Hello Amir,
On 5/18/19 1:08 PM, Amir Herzberg wrote:
This discussion is very interesting, I didn't know about this problem,
it has implications to our work on routing security, thanks!
Your welcome..., since long time ago I wanted to expose our findings in
English.
On Sat, May 18, 2019 at 11:37 AM Alejandro Acosta
<alejandroacostaal...@gmail.com
<mailto:alejandroacostaal...@gmail.com>> wrote:
If you learn, let's say, up to /22 (v4), and someone hijacks
one /21
you will learn the legitimate prefix and the hijacked prefix. Now,
the
owner of the legitimate prefix wants to defends their routes
announcing
/23 or /24, of course those prefixes won't be learnt if they are
filtered.
I wonder if this really is a consideration to avoid filtering small
prefixes (e.g. /24):
My position is exactly the opposite.
- attackers are quite likely to do sub-prefix hijacks (or say a
specific /24), so I'm not sure this `hits' defenders more than it
`hits' attackers
Yes, you are right, but anyhow -IMHO- this still better than not
learning small prefixes at all.
==*==
◆ **The task**
In the email thread on filtering small prefixes, what prefix lengths would the owner of the legitimate prefix announce to defend their routes?

◆ **Chart interpretation exercises**
==*==
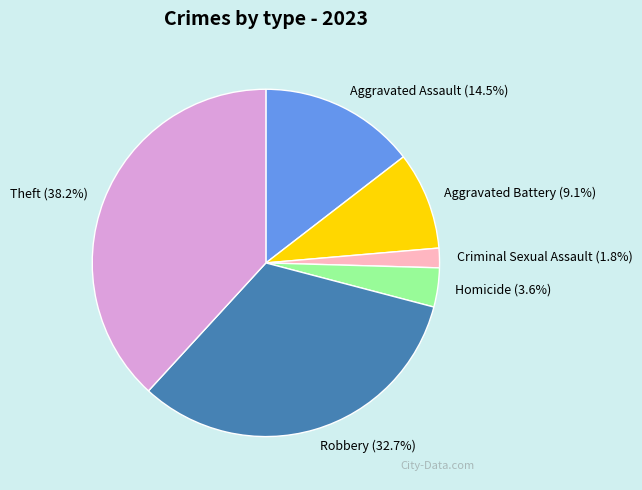

Between Criminal Sexual Assault and Homicide, which is larger?

Homicide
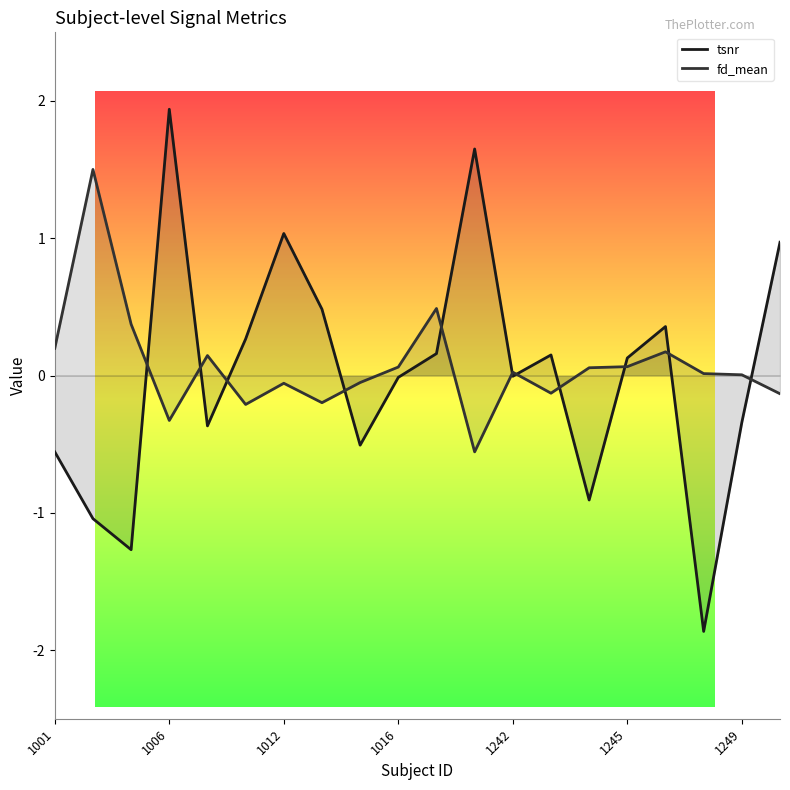

Does the chart display data point markers on the line(s)?

No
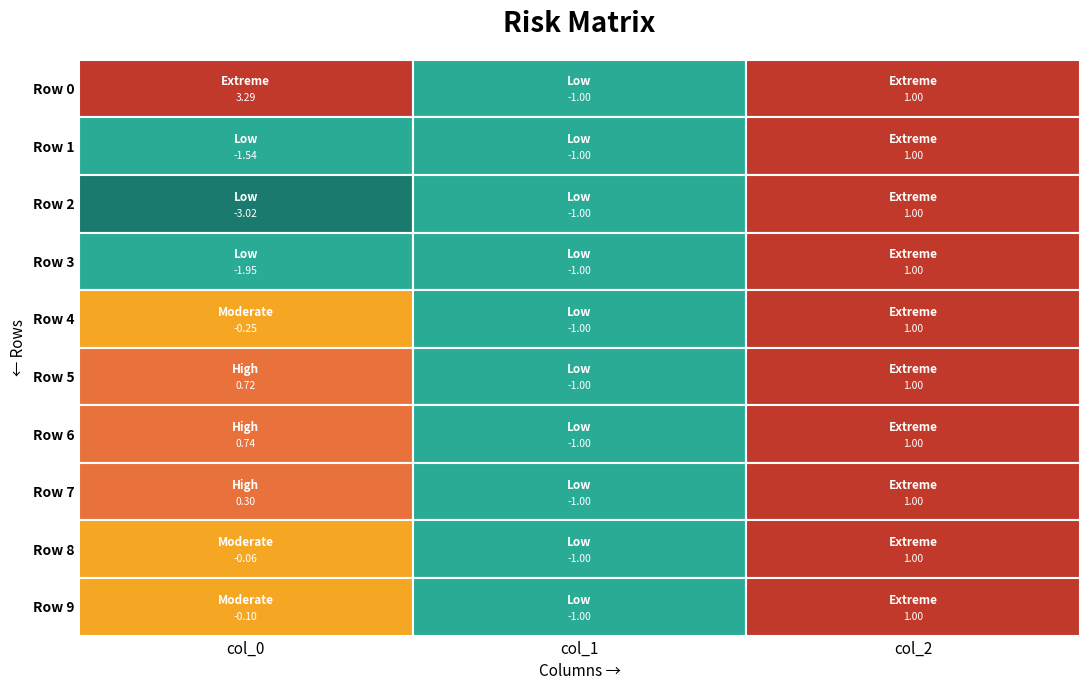

What is the minimum value shown in the chart?

-3.0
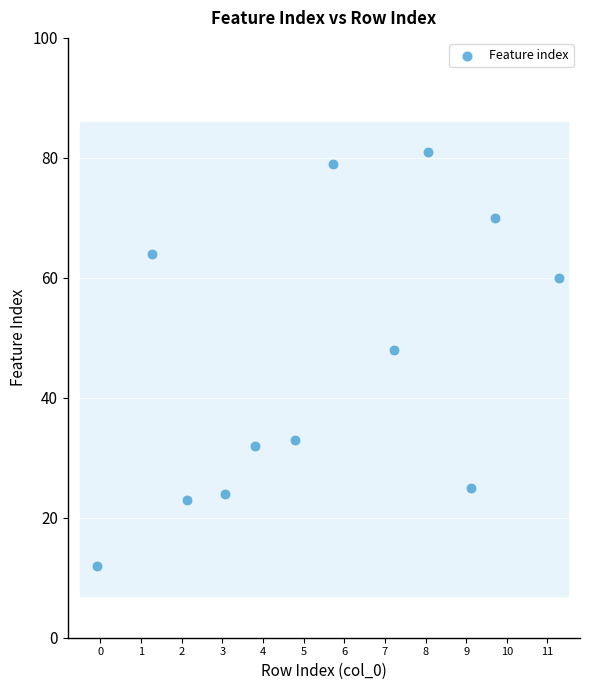

What is the range of Y values (max minus min)?

69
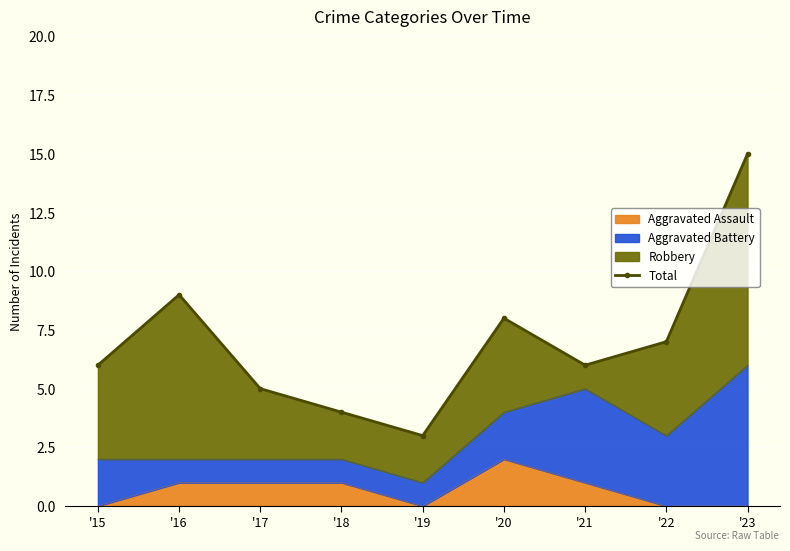

How many lines are shown in the chart?

1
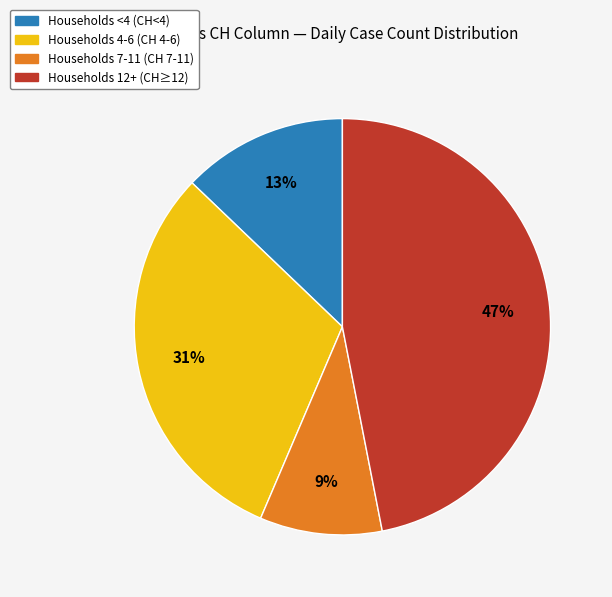

To the nearest percent, what is the average slice percentage?

25%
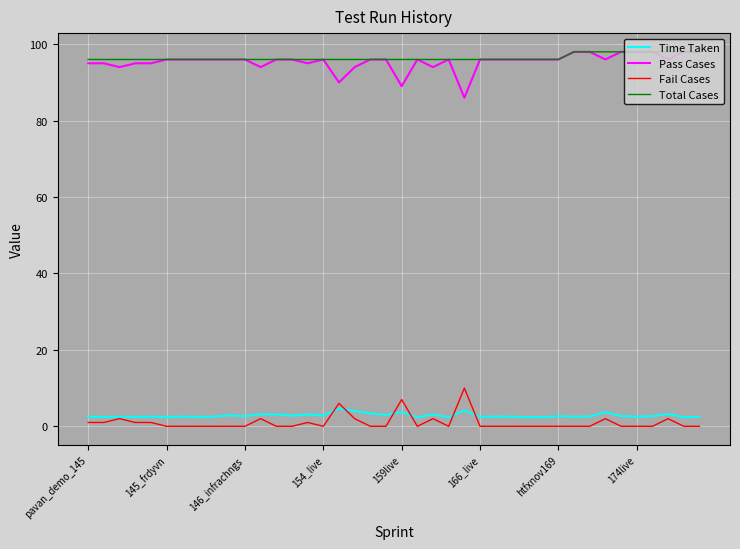

What is the highest value of the Fail Cases series?

10.0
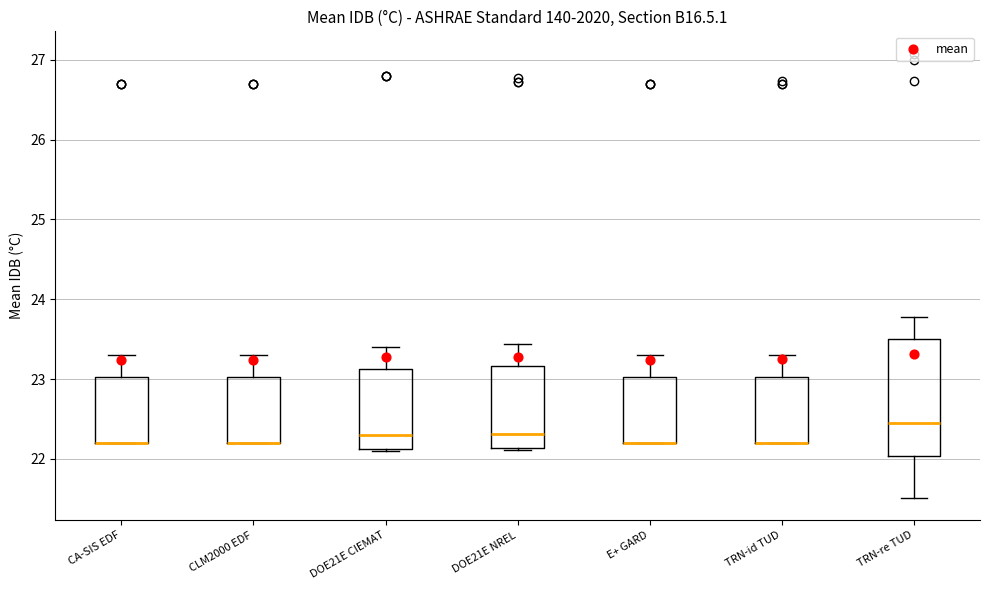

Which box is the tallest, from its lower edge to its upper edge?

TRN-re TUD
==*==
◆ **Output below**
/23 or /24